Tea price at the Mombasa auction declined to a 10-week low in the latest trading as the beverage continues to record a poor performance on the back of diminishing demand.
Data from the auction indicates a kilo of tea fetched $2.28 (Sh278) from $2.32 (Sh283) on average in an earlier sale, to mark the fifth time in a row that the value has been declining.
The prices have continued to trade below the government-set minimum price for Kenya Tea Development Agency (KTDA) for over a month now, as the main buyers for Kenyan beverages cut on their purchases.
“The demand has been down for the last couple of sales as Pakistan and Egypt have reduced the quantities that they have been buying from Kenya,” said Peter Kimanga, a tea trader at the auction.
Last year, the two countries accounted for more than 40 per cent of the total tea volumes that were exported. The volume of tea withdrawn during the sale was 5.2 million kilos of the total quantities that had been offered for sale.

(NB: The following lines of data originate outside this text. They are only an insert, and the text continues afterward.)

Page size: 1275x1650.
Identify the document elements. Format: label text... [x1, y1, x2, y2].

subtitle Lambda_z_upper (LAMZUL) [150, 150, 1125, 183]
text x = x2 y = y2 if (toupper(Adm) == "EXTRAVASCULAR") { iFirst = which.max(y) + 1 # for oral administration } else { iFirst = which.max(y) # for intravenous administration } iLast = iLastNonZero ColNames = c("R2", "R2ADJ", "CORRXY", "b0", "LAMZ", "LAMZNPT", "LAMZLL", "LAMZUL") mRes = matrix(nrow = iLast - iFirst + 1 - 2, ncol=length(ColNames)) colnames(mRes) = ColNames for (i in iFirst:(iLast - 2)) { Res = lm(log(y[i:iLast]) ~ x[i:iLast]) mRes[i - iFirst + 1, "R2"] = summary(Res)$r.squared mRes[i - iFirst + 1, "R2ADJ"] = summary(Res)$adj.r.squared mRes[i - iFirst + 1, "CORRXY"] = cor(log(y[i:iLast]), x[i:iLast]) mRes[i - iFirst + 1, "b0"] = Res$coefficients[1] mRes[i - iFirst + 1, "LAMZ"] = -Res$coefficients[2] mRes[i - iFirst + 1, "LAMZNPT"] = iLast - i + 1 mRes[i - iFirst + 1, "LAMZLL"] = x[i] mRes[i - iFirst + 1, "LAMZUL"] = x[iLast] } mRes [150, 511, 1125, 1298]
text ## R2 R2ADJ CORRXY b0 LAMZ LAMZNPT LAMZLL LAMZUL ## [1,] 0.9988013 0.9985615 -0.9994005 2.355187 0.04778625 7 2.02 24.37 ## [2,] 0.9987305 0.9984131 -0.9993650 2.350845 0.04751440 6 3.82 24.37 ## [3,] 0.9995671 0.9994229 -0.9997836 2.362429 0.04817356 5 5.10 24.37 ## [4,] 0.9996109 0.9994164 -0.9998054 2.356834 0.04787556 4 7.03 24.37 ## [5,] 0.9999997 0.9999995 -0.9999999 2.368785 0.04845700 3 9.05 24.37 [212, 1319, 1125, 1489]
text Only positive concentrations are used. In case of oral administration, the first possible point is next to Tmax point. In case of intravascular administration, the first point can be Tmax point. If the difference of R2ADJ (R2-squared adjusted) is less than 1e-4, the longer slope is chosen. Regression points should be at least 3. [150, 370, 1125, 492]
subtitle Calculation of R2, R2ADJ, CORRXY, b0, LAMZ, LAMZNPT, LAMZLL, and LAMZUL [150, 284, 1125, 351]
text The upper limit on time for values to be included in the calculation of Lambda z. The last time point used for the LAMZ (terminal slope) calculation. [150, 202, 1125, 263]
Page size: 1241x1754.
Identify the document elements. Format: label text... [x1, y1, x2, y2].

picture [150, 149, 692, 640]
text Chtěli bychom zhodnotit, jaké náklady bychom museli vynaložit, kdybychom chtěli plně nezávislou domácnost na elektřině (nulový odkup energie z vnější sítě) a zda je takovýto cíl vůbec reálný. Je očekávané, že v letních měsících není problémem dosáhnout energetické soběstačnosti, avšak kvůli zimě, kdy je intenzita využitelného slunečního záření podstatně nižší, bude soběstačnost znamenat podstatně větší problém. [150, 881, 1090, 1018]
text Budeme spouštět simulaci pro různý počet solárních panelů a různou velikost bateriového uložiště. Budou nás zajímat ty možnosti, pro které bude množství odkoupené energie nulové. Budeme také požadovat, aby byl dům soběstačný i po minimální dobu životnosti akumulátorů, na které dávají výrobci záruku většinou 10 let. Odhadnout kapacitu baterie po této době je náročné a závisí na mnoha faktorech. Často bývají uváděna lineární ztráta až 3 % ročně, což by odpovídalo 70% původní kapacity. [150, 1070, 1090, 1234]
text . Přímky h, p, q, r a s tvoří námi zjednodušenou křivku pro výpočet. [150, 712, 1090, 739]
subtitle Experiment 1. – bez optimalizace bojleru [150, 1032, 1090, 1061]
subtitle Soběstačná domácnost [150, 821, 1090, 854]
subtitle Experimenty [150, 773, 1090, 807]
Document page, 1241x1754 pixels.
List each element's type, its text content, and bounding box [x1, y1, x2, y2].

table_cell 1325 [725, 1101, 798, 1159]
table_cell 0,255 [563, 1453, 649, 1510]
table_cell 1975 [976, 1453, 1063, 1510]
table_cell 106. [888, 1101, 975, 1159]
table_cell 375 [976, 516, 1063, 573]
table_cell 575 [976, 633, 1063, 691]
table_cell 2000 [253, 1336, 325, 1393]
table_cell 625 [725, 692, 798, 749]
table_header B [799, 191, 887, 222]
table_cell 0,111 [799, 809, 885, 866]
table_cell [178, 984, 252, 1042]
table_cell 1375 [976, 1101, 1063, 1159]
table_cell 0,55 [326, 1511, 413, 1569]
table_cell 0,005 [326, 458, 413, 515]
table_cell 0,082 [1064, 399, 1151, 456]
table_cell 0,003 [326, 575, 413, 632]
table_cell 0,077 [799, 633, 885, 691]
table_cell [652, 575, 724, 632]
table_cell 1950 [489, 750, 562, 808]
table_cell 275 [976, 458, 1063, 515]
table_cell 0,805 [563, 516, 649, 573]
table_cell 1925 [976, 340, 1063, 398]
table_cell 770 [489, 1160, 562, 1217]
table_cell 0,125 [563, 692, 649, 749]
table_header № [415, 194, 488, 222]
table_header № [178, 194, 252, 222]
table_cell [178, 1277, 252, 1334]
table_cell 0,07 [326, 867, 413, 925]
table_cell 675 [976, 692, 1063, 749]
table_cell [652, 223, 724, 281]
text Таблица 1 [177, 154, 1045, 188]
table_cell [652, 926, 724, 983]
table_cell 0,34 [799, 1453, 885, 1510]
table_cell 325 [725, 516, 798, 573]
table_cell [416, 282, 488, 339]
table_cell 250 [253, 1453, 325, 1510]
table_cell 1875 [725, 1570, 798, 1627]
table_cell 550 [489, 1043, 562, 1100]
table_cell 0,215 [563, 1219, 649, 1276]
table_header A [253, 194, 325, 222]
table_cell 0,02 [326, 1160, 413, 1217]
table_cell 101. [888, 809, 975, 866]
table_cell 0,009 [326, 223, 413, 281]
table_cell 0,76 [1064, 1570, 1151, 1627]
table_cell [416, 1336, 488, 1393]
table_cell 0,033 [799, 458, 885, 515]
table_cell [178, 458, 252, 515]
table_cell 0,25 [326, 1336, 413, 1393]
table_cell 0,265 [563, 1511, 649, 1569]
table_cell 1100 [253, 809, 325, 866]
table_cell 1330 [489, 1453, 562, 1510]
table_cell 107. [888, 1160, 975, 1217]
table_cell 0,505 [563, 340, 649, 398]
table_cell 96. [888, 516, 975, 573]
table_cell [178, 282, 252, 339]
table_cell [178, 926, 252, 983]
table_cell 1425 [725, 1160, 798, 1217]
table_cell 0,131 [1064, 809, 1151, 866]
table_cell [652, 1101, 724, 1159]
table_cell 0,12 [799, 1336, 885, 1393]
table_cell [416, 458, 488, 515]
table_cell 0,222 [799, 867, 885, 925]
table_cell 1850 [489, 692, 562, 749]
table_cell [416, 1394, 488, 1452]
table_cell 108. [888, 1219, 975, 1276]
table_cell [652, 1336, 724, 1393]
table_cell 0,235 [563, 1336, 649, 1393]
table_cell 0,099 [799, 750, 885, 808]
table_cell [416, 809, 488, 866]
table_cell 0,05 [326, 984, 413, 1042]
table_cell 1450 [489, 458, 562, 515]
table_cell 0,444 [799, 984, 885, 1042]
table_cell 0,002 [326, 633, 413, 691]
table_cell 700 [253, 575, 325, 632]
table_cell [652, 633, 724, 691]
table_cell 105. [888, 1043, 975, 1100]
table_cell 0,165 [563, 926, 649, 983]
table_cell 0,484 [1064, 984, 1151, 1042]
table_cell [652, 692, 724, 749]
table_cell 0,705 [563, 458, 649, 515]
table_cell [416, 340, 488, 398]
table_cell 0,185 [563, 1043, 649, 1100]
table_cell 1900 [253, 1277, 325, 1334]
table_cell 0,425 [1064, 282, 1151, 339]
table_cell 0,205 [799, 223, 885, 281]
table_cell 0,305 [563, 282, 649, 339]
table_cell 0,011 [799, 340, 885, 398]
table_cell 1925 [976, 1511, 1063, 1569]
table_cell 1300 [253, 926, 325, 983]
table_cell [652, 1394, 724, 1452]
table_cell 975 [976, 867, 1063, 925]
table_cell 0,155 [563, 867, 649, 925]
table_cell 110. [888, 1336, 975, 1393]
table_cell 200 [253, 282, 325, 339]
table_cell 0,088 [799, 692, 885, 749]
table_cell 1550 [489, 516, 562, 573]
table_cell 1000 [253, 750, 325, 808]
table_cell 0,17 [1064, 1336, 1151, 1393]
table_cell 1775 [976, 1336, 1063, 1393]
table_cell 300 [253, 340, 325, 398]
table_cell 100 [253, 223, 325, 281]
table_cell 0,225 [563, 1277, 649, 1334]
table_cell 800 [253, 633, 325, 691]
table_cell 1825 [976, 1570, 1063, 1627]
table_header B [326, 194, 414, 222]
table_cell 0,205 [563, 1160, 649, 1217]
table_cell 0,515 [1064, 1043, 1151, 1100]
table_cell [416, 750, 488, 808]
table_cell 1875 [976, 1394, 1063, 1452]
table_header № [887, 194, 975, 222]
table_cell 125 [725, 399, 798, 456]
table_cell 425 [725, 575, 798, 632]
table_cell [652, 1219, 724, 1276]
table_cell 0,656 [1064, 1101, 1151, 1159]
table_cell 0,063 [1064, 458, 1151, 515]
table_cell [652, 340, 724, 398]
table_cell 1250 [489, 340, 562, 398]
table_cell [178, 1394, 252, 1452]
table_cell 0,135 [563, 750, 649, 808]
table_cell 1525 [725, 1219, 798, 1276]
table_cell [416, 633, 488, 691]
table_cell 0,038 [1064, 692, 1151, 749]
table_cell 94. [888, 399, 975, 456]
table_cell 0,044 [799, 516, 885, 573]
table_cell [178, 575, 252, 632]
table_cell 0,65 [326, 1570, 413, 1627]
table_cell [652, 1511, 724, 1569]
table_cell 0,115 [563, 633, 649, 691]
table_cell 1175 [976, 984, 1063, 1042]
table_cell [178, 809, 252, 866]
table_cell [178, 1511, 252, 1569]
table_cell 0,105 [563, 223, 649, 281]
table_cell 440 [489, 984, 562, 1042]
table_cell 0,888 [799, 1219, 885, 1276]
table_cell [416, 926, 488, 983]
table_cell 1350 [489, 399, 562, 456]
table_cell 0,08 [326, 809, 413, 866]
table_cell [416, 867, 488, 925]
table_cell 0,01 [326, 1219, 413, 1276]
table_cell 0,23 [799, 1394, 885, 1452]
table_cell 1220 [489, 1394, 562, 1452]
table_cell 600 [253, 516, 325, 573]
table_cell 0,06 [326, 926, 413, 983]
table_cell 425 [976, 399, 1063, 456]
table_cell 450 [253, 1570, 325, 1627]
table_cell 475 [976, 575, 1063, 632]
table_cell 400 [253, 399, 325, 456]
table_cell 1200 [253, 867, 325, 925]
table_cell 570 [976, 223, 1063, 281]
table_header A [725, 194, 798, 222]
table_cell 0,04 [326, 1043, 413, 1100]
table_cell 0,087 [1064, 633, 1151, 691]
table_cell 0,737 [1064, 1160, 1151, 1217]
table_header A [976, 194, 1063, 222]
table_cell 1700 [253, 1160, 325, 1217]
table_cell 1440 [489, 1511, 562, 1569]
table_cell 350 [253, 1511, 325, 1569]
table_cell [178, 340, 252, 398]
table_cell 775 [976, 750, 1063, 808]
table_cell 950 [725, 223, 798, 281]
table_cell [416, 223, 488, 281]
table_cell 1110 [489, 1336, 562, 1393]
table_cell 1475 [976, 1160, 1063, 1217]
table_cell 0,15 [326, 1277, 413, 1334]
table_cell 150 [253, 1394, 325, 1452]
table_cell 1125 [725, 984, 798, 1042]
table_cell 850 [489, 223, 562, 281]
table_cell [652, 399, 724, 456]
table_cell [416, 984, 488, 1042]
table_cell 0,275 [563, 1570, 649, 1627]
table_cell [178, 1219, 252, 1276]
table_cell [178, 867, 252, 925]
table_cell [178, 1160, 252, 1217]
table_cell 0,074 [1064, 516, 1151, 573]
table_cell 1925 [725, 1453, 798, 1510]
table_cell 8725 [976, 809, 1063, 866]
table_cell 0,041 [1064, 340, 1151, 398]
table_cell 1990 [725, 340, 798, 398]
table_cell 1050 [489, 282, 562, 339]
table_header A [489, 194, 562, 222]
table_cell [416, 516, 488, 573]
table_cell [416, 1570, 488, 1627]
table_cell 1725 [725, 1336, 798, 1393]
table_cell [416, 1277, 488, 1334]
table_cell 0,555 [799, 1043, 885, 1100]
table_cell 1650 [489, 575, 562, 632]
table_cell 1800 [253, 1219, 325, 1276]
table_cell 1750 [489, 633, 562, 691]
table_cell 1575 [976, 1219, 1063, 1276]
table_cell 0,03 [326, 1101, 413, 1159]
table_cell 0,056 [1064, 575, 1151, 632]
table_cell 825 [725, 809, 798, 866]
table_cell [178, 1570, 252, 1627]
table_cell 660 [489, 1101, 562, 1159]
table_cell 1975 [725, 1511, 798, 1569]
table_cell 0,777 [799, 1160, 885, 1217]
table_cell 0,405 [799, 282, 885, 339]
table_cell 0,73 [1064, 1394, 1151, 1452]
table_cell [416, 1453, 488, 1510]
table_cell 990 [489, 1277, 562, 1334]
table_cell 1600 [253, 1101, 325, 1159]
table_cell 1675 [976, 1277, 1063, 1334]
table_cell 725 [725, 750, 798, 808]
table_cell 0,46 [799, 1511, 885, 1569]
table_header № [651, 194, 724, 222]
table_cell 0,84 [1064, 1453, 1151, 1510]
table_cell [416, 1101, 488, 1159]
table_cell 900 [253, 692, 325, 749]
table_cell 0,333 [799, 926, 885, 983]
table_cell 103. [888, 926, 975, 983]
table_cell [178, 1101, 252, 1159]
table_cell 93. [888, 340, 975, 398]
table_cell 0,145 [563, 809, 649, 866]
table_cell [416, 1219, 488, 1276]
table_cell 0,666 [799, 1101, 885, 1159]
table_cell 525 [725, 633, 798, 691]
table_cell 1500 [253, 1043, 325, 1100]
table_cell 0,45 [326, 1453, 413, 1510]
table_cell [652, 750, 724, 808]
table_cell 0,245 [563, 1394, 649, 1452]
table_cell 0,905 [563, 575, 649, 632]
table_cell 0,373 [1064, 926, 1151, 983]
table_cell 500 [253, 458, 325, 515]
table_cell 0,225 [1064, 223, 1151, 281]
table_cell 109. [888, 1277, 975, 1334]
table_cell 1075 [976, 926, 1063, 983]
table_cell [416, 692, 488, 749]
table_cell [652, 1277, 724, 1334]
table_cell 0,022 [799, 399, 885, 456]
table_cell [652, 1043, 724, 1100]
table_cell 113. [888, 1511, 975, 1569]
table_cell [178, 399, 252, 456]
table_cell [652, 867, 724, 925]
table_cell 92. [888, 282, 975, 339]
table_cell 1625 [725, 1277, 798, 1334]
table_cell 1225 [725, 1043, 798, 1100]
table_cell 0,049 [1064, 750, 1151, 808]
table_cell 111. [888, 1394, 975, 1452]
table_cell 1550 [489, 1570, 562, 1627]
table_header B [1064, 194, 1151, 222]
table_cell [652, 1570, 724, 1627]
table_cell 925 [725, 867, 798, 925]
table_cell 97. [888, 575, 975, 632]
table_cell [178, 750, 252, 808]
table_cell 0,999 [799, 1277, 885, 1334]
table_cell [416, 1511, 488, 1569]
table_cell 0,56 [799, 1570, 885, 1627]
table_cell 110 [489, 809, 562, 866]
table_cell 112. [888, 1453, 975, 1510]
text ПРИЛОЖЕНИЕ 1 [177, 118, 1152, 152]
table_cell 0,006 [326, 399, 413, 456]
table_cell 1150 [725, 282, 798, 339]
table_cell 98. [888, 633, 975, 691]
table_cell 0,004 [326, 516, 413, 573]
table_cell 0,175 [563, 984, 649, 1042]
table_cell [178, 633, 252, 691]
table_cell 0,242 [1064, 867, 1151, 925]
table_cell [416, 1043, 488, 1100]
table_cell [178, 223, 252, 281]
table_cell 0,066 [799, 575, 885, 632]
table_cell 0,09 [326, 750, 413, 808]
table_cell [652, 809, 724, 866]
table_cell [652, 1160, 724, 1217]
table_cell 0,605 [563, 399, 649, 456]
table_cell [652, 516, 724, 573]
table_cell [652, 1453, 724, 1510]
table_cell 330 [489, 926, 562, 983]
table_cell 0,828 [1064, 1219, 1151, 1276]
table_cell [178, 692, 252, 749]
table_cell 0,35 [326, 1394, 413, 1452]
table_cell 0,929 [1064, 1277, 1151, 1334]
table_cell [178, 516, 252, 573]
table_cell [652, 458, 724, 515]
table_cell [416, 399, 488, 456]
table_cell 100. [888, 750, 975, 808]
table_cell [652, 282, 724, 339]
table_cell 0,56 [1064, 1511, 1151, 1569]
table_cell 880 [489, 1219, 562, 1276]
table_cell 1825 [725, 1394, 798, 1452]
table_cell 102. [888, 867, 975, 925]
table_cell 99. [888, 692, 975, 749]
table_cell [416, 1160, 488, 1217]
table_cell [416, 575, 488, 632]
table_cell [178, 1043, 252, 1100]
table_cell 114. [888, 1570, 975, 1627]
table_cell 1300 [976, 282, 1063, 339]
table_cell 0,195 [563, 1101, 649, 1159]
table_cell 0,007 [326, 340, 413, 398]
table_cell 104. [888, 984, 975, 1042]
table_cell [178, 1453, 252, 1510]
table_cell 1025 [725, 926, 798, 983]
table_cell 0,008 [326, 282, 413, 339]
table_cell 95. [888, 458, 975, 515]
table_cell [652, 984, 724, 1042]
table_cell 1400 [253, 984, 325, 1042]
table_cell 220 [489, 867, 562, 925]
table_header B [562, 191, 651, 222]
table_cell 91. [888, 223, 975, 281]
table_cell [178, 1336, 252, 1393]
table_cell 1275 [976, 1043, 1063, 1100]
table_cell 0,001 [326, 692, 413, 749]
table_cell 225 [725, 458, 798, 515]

East Africa Tea Trade Association, which manages the auction, said there was reduced demand during the sale.
“There was a reduced demand in most categories on offer with irregular prices following quality,” said Eatta.
The Ministry of Agriculture set $2.43 (Sh297) as the minimum price for a kilo of tea for all the KTDA teas last year to safeguard farmers' earnings after the value of the commodity fell below the production cost.
The volumes of tea offered at the auction during the sale were reduced by 33,800, a reversal from the previous week when the quantities grew significantly by over 900,000 kilos.
Previously, the lower prices had been attributed to a decline in demand from buyers owing to the economic woes in Pakistan and the Russia-Ukraine war that resulted in logistical challenges.
“The ongoing economic turmoil in Pakistan and a shortage of dollars in Egypt is hitting the volumes of tea that these countries are purchasing at the auction,” Mr Kimanga said.